Il governo “amico”, a Roma, ha scelto così di stoppare questo modus operandi che anche Armao aveva utilizzato più volte nel precedente quinquennio. “La copertura era incerta rispetto a un accordo o a una programmazione, era una operazione rischiosa – ha detto pacatamente Galvagno -. Stiamo prendendo l’impegno per evitare in futuro incidenti di questo genere”. Anche Schifani, dopo aver appreso della bocciatura di Roma, si era risentito (“Non succederà più”), facendo ricadere la colpa di tutto su Marco Falcone. Che oggi fatica a divincolarsi da una tenaglia letale e dovrà resistere al ritorno di Gaetano Armao, il grande ex nominato ‘esperto’ in materia di fondi extraregionali.
A mettere in prosa le critiche velate di Galvagno che tradiscono – ci torneremo – il malumore complessivo di Fratelli d’Italia, è stato Antonio De Luca, capogruppo del Movimento 5 Stelle: “L’unico vero dato che il presidente dell’Ars doveva comunicare non poteva comunicarlo senza il rischio di provocare una crisi di governo: se l’Ars è quasi catatonica e marcia con il freno a mano tirato la colpa principale è dell’esecutivo Schifani che in sei mesi di legislatura non ha praticamente cavato un ragno dal buco”. Ma il governatore non ha il tempo per occuparsi di tutto. E’ in campagna elettorale per le Amministrative, sta cercando di accrescere il suo peso nel quadro dirigenziale nazionale di Forza Italia (con l’adesione di Cancelleri è già a buon punto), sta ragionando sul “tagliando” da fare al governo, che potrebbe portare a un rimpasto prima dell’estate (o addirittura prima). E poi ha mille nemici da fronteggiare: i capi di Ita e Ryanair, i burocrati fannulloni, la ditta di Favara che non completa i lavori del Castello Utveggio. E’ una vitaccia.

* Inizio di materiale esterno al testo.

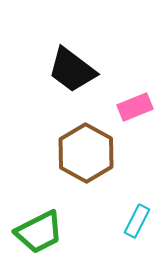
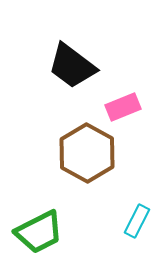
black trapezoid: moved 4 px up
pink rectangle: moved 12 px left
brown hexagon: moved 1 px right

Ma Fratelli d’Italia, il partito che l’ha messo lì per governare al posto di Musumeci, è stanco di tanta melassa. Vorrebbe raccogliere il frutto dei primi sette mesi di governo e presentare il resoconto a Giorgia Meloni, e invece si ritrova a dover fare buon viso a cattivo gioco. La conferenza stampa convocata da Galvagno dopo mesi di nulla è, di per sé, un atto di coraggio. La kermesse organizzata da Forza Italia al Politeama di Palermo, invece, s’è tradotta in una farsa. Nella vetrina di Cancelleri, che comunicava l’adesione a “una famiglia di valori” su cui aveva sputacchiato fino al giorno prima. Le dichiarazioni d’intenti non pagano più. Lo scambio d’amorosi sensi con gli altri partiti della coalizione è finito da un pezzo. La panna acida di questo esecutivo s’è smontata in maniera inesorabile. Non sarà il pontile di Mondello a garantirgli un futuro roseo.